As part of The Unread Shelf Project – I have taken to reading the books on my shelves that have been neglected… All 34 of them (view the whole list here, if you’re interested..)
The Time Keeper is the first to be ticked off my list and I truly am ashamed I waited to read this one, even a minute is too long. It’s the kind of novel that you pick up and find it doesn’t leave your hand, you’ll walk around the house with it, eat with it, bring it with you when you get a coffee or a cup of water but you won’t under any circumstances put it down.
The Time Keeper by Mitch Albom
How I came across The Time Keeper? A suggestion from a friendly staff member at my local Waterstones, I was informed it would “blow my mind”.
Through The Time Keeper, Albom tells the story of three very different characters and their relationship with time. Dor, Sarah and Victor.
Dor lives thousands of years before our time. When he was young he noticed that between light and dark, shadows would repeat meeting in the same place. He became obsessed with measuring this repetition, obsessed with measuring God’s gift before he truly understood what it meant.
Banished to listen to his creation for thousands of years, Dor hears calls for more time, pleas for moments to end, and demands for time to rewind / fast-forward. Finally to be truly free, he is challenged to teaching two people the true meaning of time.
Two people who honestly couldn’t be more different. Two people who at first I didn’t think I would connect with, but ended up crying for them both, wholeheartedly. Sarah is a young girl who is faced with no longer wanting time and Victor is an elderly man looking for immortality. Shifting between the characters added great depth to this novel, allowing you room to understand the individual and their relationship with time.
Albom’s writing is beautiful and filled with philosophical lessons. The kind that you hold close to your heart and reflect on when you are laying awake at night. It makes you question your own measurement of time and overall is a fascinating read that had me hooked from the beginning.
If you’ve ever personally said, “there’s not enough hours in the day”, “I’m tired of waiting” or something along those lines. I challenge you to read this book and tell me what you think below.
If you’ve already read The Time Keeper, what did you think?

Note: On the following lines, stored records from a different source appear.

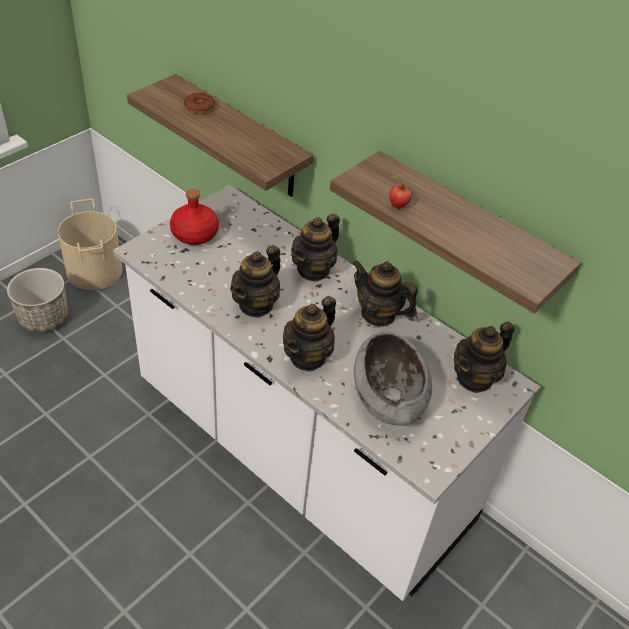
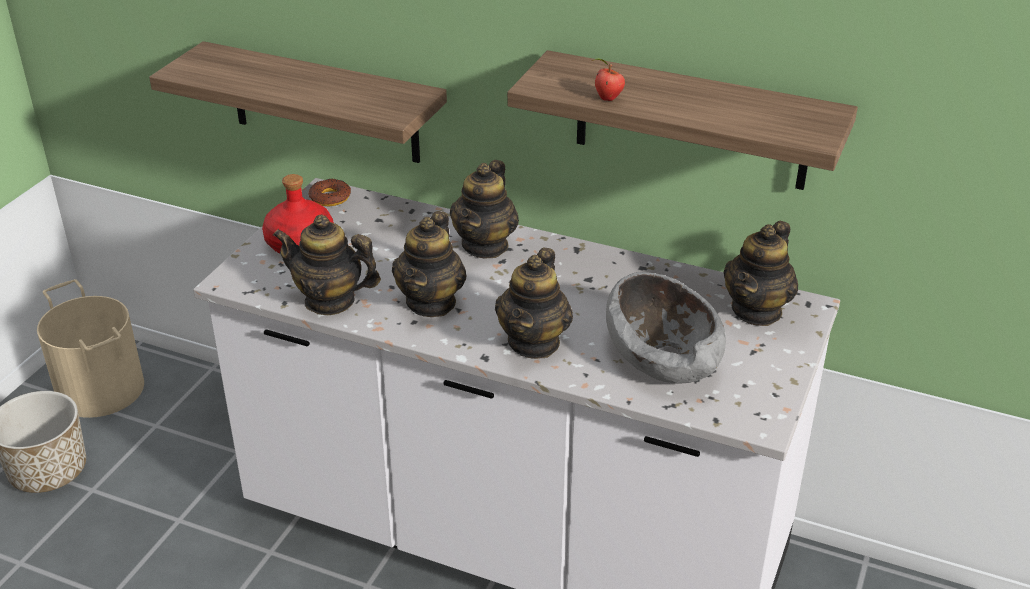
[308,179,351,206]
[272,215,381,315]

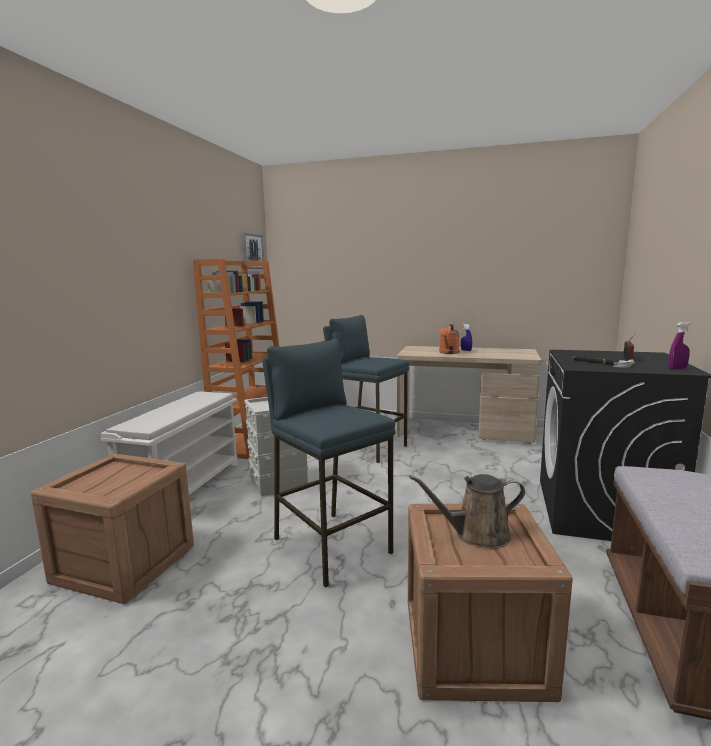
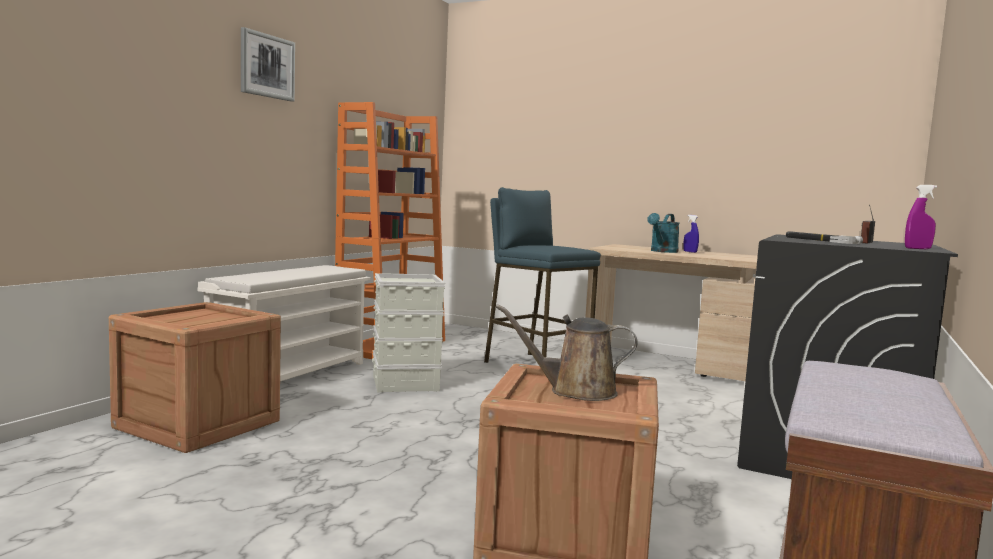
[241,27,295,102]
[647,213,680,253]
[262,339,396,588] (first image)

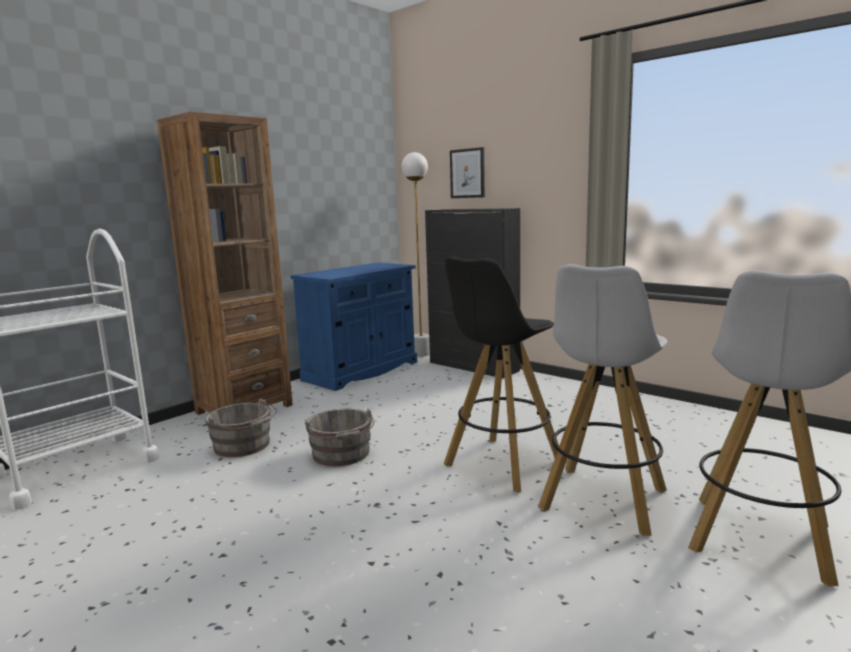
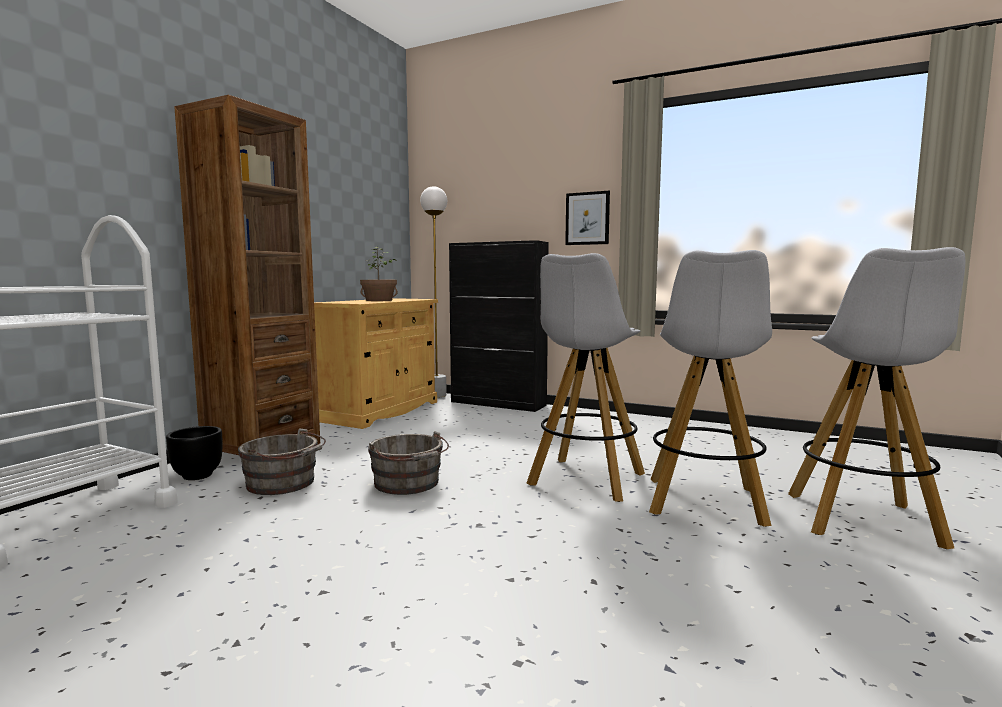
[565,191,610,245]
[527,253,645,502]
[314,298,438,429]
[360,246,398,301]
[166,426,223,480]

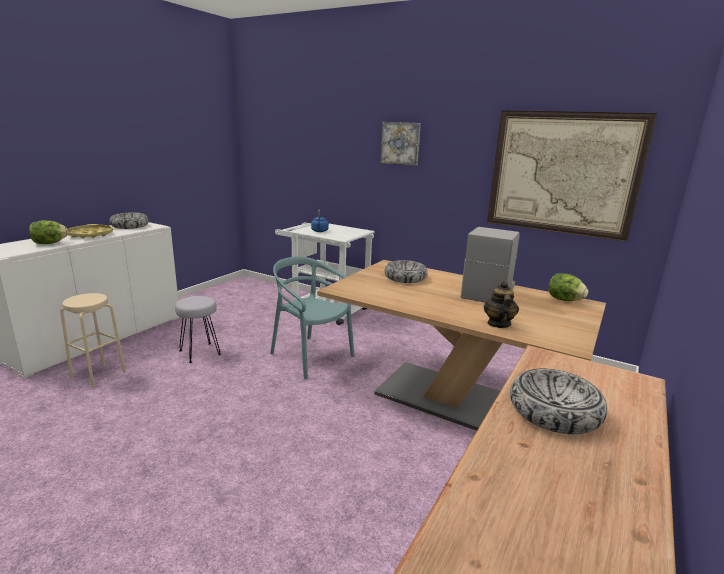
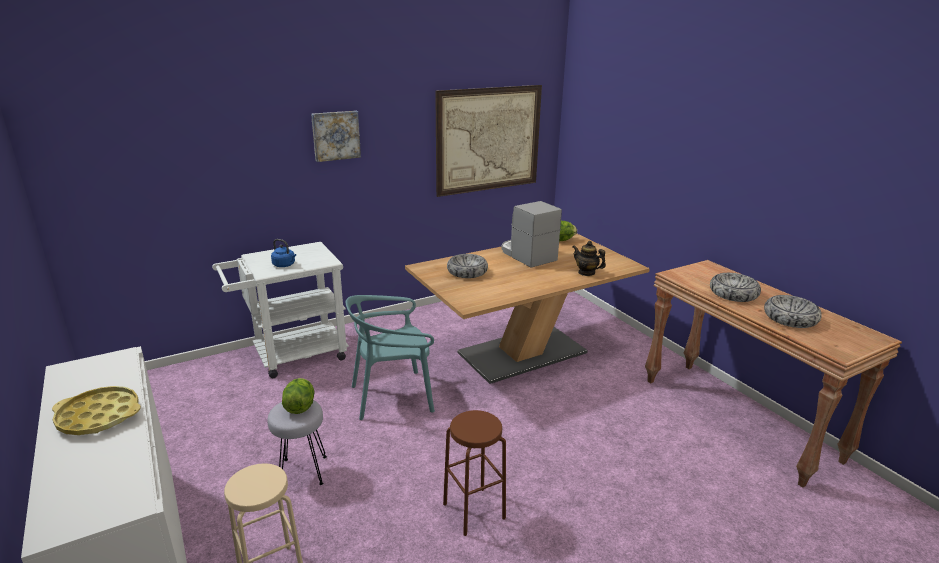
[764,295,822,328]
[282,378,314,414]
[443,410,506,536]

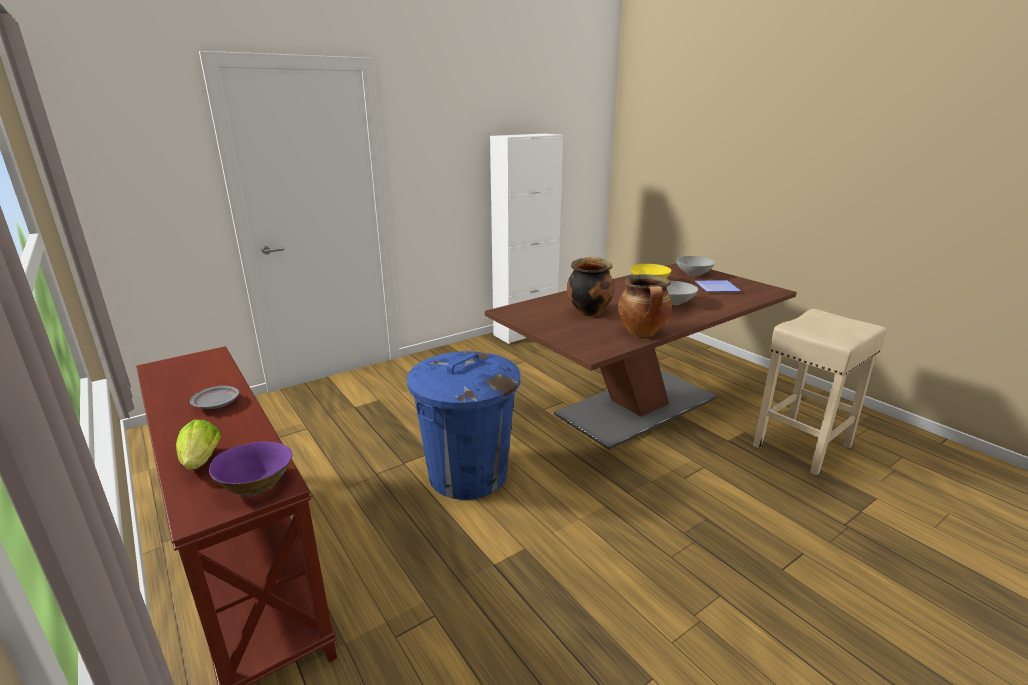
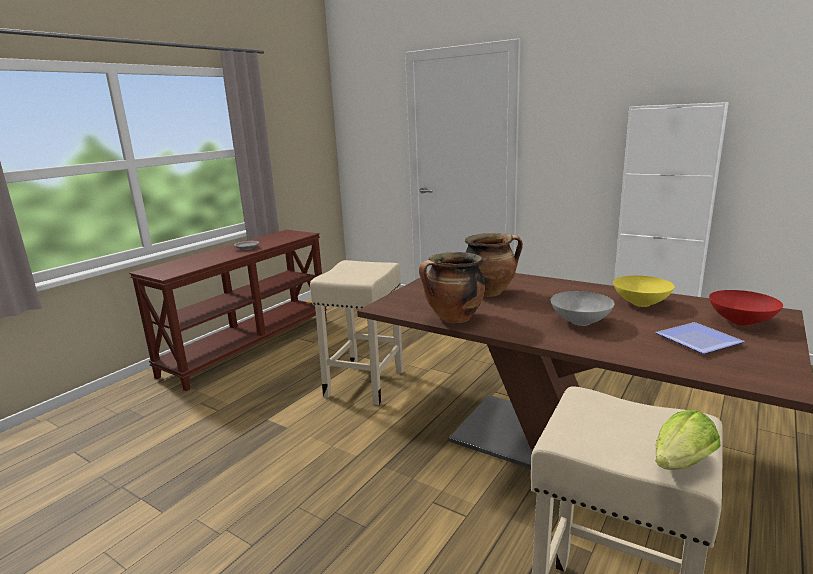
[709,290,783,326]
[310,260,403,405]
[655,410,721,470]
[209,442,292,496] (first image)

“Try to imagine a life without timekeeping. You probably can’t. You know the month, the year, the day of the week. There is a clock on your wall or the dashboard of your car. You have a schedule, a calendar, a time for dinner or a movie. Yet all around you, timekeeping is ignored. Birds are not late. A dog does not check its watch. Deer do not fret over passing birthdays. Man alone measures time. Man alone chimes the hour. And, because of this, man alone suffers a paralysing fear that no other creature endures. A fear of time running out.”